Article N° 5808

LÉVOTHYROX

LÉVOTHYROX® : Quand un simple changement d’excipient provoque une vraie crise !

Abderrahim Derraji - 04 septembre 2017 19:26

Le changement de formulation du LÉVOTHYROX® en France, qui aurait pu passer inaperçu, a pris aujourd’hui une tournure à laquelle ne s’attendaient ni le laboratoire Merck, ni les autorités sanitaires.

Pour informer et rassurer les patients sous LÉVOTHYROX®, l'Agence nationale de sécurité du médicament (ANSM –France) a mis en place un numéro vert qui a reçu 70.000 appels en trois jours! D’après l’ANSM, en dehors de certains malades qui ont signalé des effets indésirables comme la fatigue, une perte de cheveux ou des vertiges, la plupart des patients qui ont appelé le numéro vert ont uniquement « besoin d'être rassurés ».


Malheureusement, certains malades inquiets sont tentés de mettre fin à leur traitement. Il y en a même qui ont essayé de switcher de la forme galénique «comprimé» vers la forme «gouttes buvables». En faisant de la sorte, ils ont provoqué une tension d’approvisionnement de la spécialité L THYROXINE SERB 150 microgrammes/ml, solution buvable en gouttes. Ceci risque de priver les enfants de moins de 8 ans et les personnes ayant des troubles de déglutition de la lévothyroxine sous forme de gouttes buvables, sans la possibilité d’opter pour une autre alternative thérapeutique.

Pourtant, rien ne présageait une telle situation.
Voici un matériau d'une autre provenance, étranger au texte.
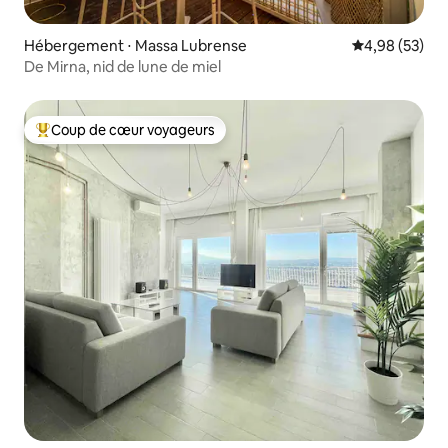
Hébergement ⋅ Massa Lubrense
Évaluation mo
4,98 (53)
De Mirna, nid de lune de miel
Coup de cœur voyageurs
Coups de cœur voyageurs les plus appréciés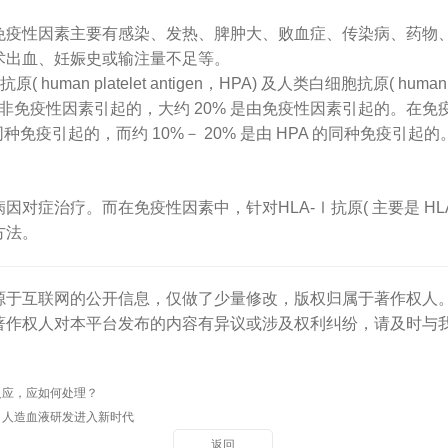
性因素主要有感染、发热、脾肿大、败血症、传染病、药物、
术出血、妊娠史或输注量不足等。
 platelet antigen，HPA) 及人类白细胞抗原( human leu
免疫性因素引起的，大约 20% 是由免疫性因素引起的。在免疫
) 的同种免疫引起的，而约 10%－ 20% 是由 HPA 的同种免疫引起的
治疗。而在免疫性因素中，针对HLA-Ⅰ抗原( 主要是 HLA-
方法。
源于互联网的公开信息，仅做了少量修改，版权归属于著作权人
著作权人对本平台发布的内容有异议或涉及权利纠纷，请及时与
反应，应如何处理？
，人造血液研发进入新时代
返回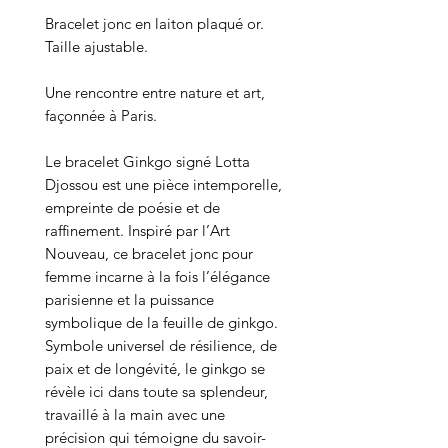
Bracelet jonc en laiton plaqué or.
Taille ajustable.
Une rencontre entre nature et art,
façonnée à Paris.
Le bracelet Ginkgo signé Lotta
Djossou est une pièce intemporelle,
empreinte de poésie et de
raffinement. Inspiré par l’Art
Nouveau, ce bracelet jonc pour
femme incarne à la fois l’élégance
parisienne et la puissance
symbolique de la feuille de ginkgo.
Symbole universel de résilience, de
paix et de longévité, le ginkgo se
révèle ici dans toute sa splendeur,
travaillé à la main avec une
précision qui témoigne du savoir-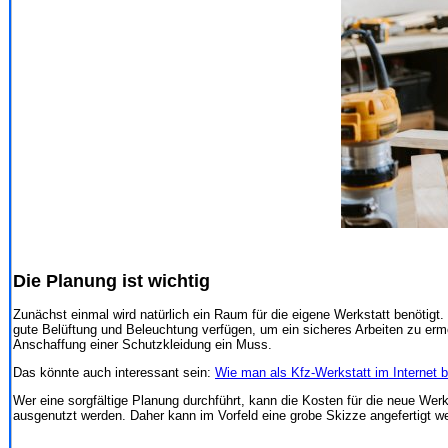
Die Planung ist wichtig
Zunächst einmal wird natürlich ein Raum für die eigene Werkstatt benötigt. 
gute Belüftung und Beleuchtung verfügen, um ein sicheres Arbeiten zu ermög
Anschaffung einer Schutzkleidung ein Muss.
Das könnte auch interessant sein:
Wie man als Kfz-Werkstatt im Internet 
Wer eine sorgfältige Planung durchführt, kann die Kosten für die neue Wer
ausgenutzt werden. Daher kann im Vorfeld eine grobe Skizze angefertigt w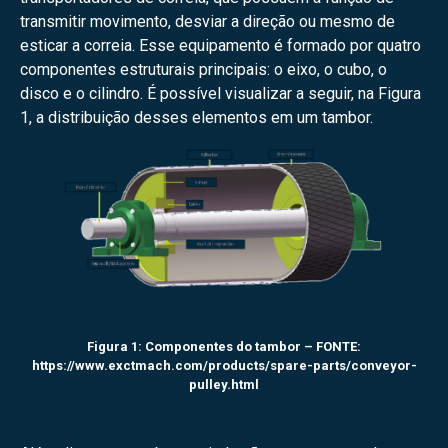
transmitir movimento, desviar a direção ou mesmo de
esticar a correia. Esse equipamento é formado por quatro
componentes estruturais principais: o eixo, o cubo, o
disco e o cilindro. É possível visualizar a seguir, na Figura
1, a distribuição desses elementos em um tambor.
Figura 1: Componentes do tambor – FONTE:
https://www.exctmach.com/products/spare-parts/conveyor-
pulley.html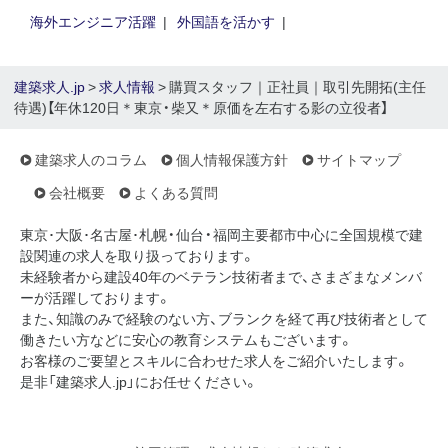
海外エンジニア活躍
外国語を活かす
建築求人.jp
>
求人情報
> 購買スタッフ｜正社員｜取引先開拓(主任
待遇)【年休120日＊東京・柴又＊原価を左右する影の立役者】
建築求人のコラム
個人情報保護方針
サイトマップ
会社概要
よくある質問
東京･大阪･名古屋･札幌・仙台・福岡主要都市中心に全国規模で建
設関連の求人を取り扱っております。
未経験者から建設40年のベテラン技術者まで、さまざまなメンバ
ーが活躍しております。
また、知識のみで経験のない方、ブランクを経て再び技術者として
働きたい方などに安心の教育システムもございます。
お客様のご要望とスキルに合わせた求人をご紹介いたします。
是非「建築求人.jp」にお任せください。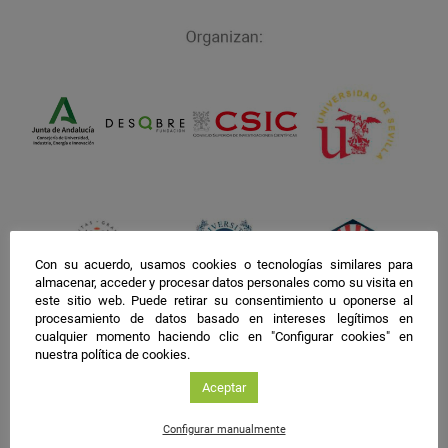
Con su acuerdo, usamos cookies o tecnologías similares para
almacenar, acceder y procesar datos personales como su visita en
este sitio web. Puede retirar su consentimiento u oponerse al
procesamiento de datos basado en intereses legítimos en
cualquier momento haciendo clic en "Configurar cookies" en
nuestra política de cookies.
Aceptar
Configurar manualmente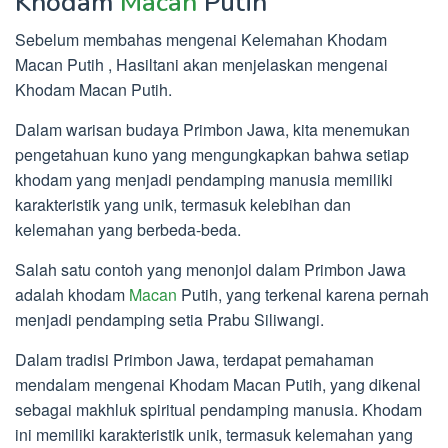
Khodam
Macan
Putih
Sebelum membahas mengenai Kelemahan Khodam
Macan Putih , Hasiltani akan menjelaskan mengenai
Khodam Macan Putih.
Dalam warisan budaya Primbon Jawa, kita menemukan
pengetahuan kuno yang mengungkapkan bahwa setiap
khodam yang menjadi pendamping manusia memiliki
karakteristik yang unik, termasuk kelebihan dan
kelemahan yang berbeda-beda.
Salah satu contoh yang menonjol dalam Primbon Jawa
adalah khodam
Macan
Putih, yang terkenal karena pernah
menjadi pendamping setia Prabu Siliwangi.
Dalam tradisi Primbon Jawa, terdapat pemahaman
mendalam mengenai Khodam Macan Putih, yang dikenal
sebagai makhluk spiritual pendamping manusia. Khodam
ini memiliki karakteristik unik, termasuk kelemahan yang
Merck n’a fait que mettre en application des exigences de l’Agence française afin d’améliorer la stabilité de la lévothyroxine. Et pour éviter d’éventuelles fluctuations des concentrations sériques de cette molécule, deux études de bioéquivalence de la nouvelle formulation ont été menées.
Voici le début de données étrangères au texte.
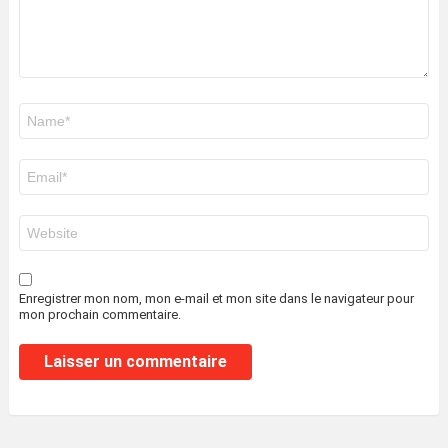
Nom
*
E-
mail
*
Site
web
Enregistrer mon nom, mon e-mail et mon site dans le navigateur pour
mon prochain commentaire.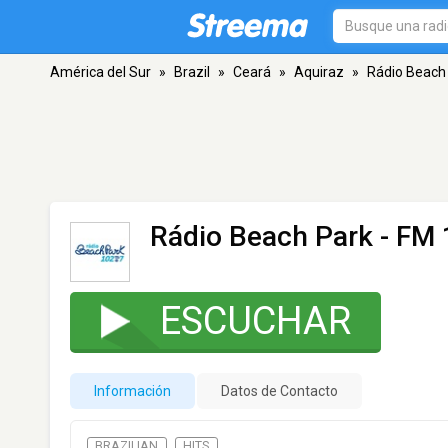
América del Sur
»
Brazil
»
Ceará
»
Aquiraz
»
Rádio Beach
Rádio Beach Park
- FM 
ESCUCHAR
Información
Datos de Contacto
BRAZILIAN
HITS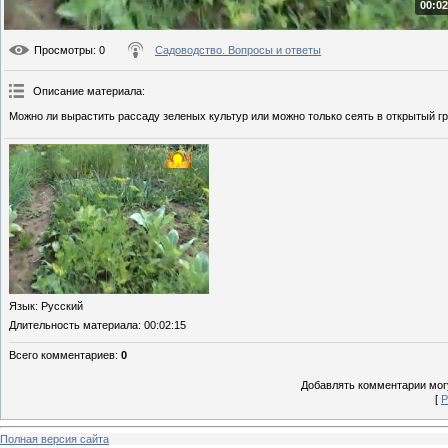
00:02
Просмотры
: 0
Садоводство. Вопросы и ответы
Описание материала
:
Можно ли вырастить рассаду зеленых культур или можно только сеять в открытый г
Язык
: Русский
Длительность материала
: 00:02:15
Всего комментариев
:
0
Добавлять комментарии могу
[
Р
Полная версия сайта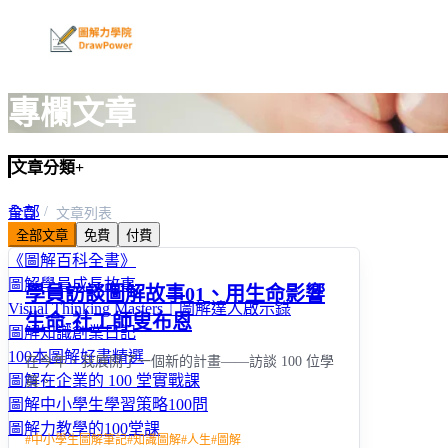
專欄文章
文章分類
+
全部
首頁
文章列表
全部文章
免費
付費
圖解親子教養100問
《圖解百科全書》
圖解學員成長故事
學員訪談圖解故事01、用生命影響
Visual Thinking Masters｜圖解達人啟示錄
生命-社工師叟布恩
圖解知識創業日記
100本圖解好書精選
在今年，我展開了一個新的計畫——訪談 100 位學
圖解在企業的 100 堂實戰課
員。
圖解中小學生學習策略100問
圖解力教學的100堂課
#
中小學生圖解筆記
#
知識圖解
#
人生
#
圖解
Aujourd’hui, on se retrouve devant une situation où, d’un côté, un groupe de patients, fort d’une pétition ayant recueilli 124.000 signatures, demande le retour à l’ancienne formule et, de l’autre côté, une agence et un laboratoire qui ne disposent que d’un nombre non significatif d’effets indésirables déclarés, mais qui sont quand même acculés à démontrer, preuve à l’appui, que la nouvelle formulation du LÉVOTHYROX® ne présente pas plus de risque que l’ancienne.
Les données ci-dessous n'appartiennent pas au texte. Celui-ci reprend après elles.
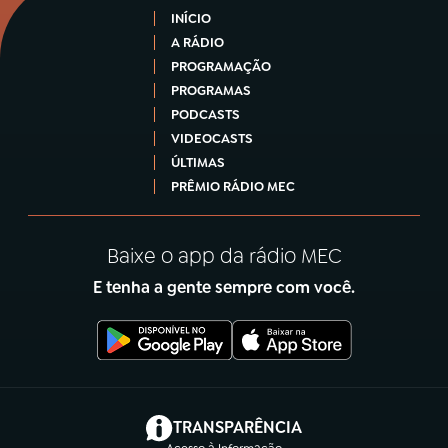
INÍCIO
A RÁDIO
PROGRAMAÇÃO
PROGRAMAS
PODCASTS
VIDEOCASTS
ÚLTIMAS
PRÊMIO RÁDIO MEC
Baixe o app da rádio MEC
E tenha a gente sempre com você.
(abre em nova aba)
TRANSPARÊNCIA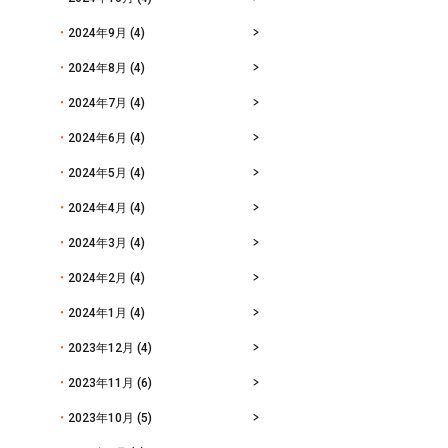
2024年9月
(4)
2024年8月
(4)
2024年7月
(4)
2024年6月
(4)
2024年5月
(4)
2024年4月
(4)
2024年3月
(4)
2024年2月
(4)
2024年1月
(4)
2023年12月
(4)
2023年11月
(6)
2023年10月
(5)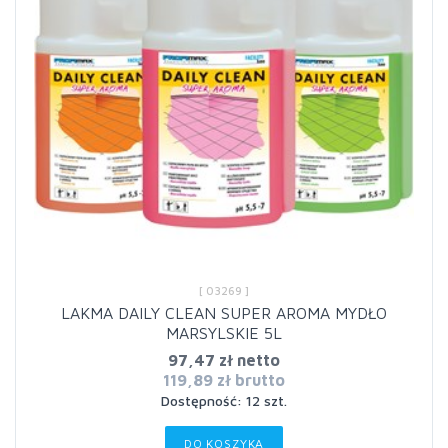
[ 03269 ]
LAKMA DAILY CLEAN SUPER AROMA MYDŁO
MARSYLSKIE 5L
97,47 zł netto
119,89 zł brutto
Dostępność: 12 szt.
DO KOSZYKA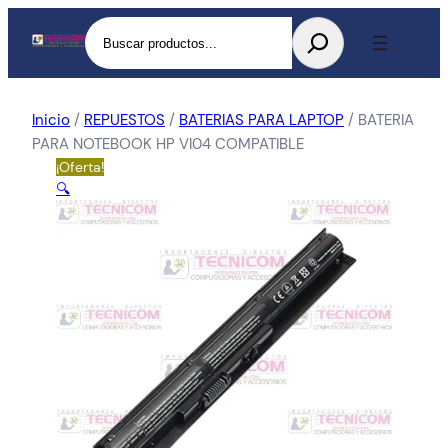
Buscar
Inicio
/
REPUESTOS
/
BATERIAS PARA LAPTOP
/ BATERIA
PARA NOTEBOOK HP VI04 COMPATIBLE
¡Oferta!
🔍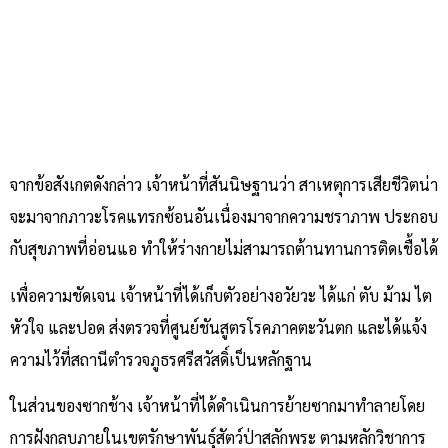
จากข้อสังเกตดังกล่าว เจ้าหน้าที่สันนิษฐานว่า สาเหตุการเสียชีวิตน่า
จะมาจากภาวะโรคแทรกซ้อนอันเนื่องมาจากความชราภาพ ประกอบ
กับสุขภาพที่อ่อนแอ ทำให้ร่างกายไม่สามารถต้านทานการติดเชื้อได้
เพื่อความชัดเจน เจ้าหน้าที่ได้เก็บตัวอย่างอวัยวะ ได้แก่ ตับ ม้าม ไต
หัวใจ และปอด ส่งตรวจที่ศูนย์ชันสูตรโรคภาคตะวันตก และได้แจ้ง
ความไว้ที่สถานีตำรวจภูธรศรีสวัสดิ์เป็นหลักฐาน
ในส่วนของซากช้าง เจ้าหน้าที่ได้ดำเนินการย้ายซากมาทำลายโดย
การฝังกลบภายในเขตรักษาพันธุ์สัตว์ป่าสลักพระ ตามหลักวิชาการ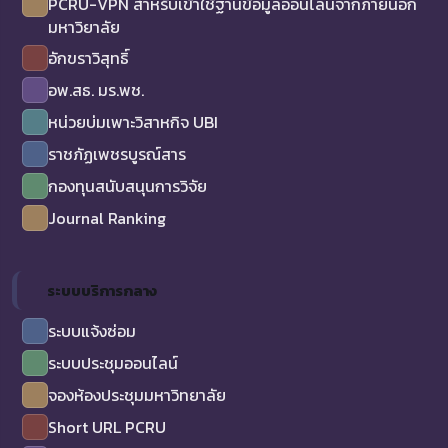
PCRU-VPN สำหรับเข้าใช้ฐานข้อมูลออนไลน์จากภายนอก
มหาวิยาลัย
อักขราวิสุทธิ์
อพ.สธ. มร.พช.
หน่วยบ่มเพาะวิสาหกิจ UBI
ราชภัฏเพชรบูรณ์สาร
กองทุนสนับสนุนการวิจัย
Journal Ranking
ระบบบริการกลาง
ระบบแจ้งซ่อม
ระบบประชุมออนไลน์
จองห้องประชุมมหาวิทยาลัย
Short URL PCRU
Malheureusement, l’affaire Médiator et son onde de choc ont laissé des séquelles. Les malades sont devenus méfiants vis-à-vis des laboratoires et des experts chargés d’évaluer les médicaments. Les techniques de l’information et de la communication (TIC), que les patients ont rapidement apprivoisées, jouent également un rôle majeur dans ces crises sanitaires. Le moindre effet indésirable ou incident, avéré ou non, peut générer un flot de commentaires sur les réseaux sociaux dont la viralité met rapidement les laboratoires, les agences et l’administration devant une situation ingérable. Pour s’en convaincre, il suffit de se remémorer le cas de la vieille dame qui s’était trompée en mettant un comprimé de zopiclone dans sa boîte de furosémide. L’emballement médiatique injustifié qui a suivi cet incident a même été à l’origine de l'interruption des chaines de production du laboratoire concerné !

Aussi, cette crise sanitaire, sa gestion et ses conséquences méritent qu’on s’y intéresse de très près. Elle a mis en avant l’importance de l’efficience de la communication, surtout quand il s’agit de médicaments utilisés par un nombre important de patients. Elle a également mis en évidence le pouvoir des TIC qui constituent des alliés exceptionnels pour informer les malades, mais qui peuvent transformer le moindre fait en un vrai cauchemar dont personne ne peut prédire les conséquences.

N. B. Le Maroc n’est pas concerné puisque la formulation du LÉVOTHYROX® actuellement commercialisée est la même depuis 2003.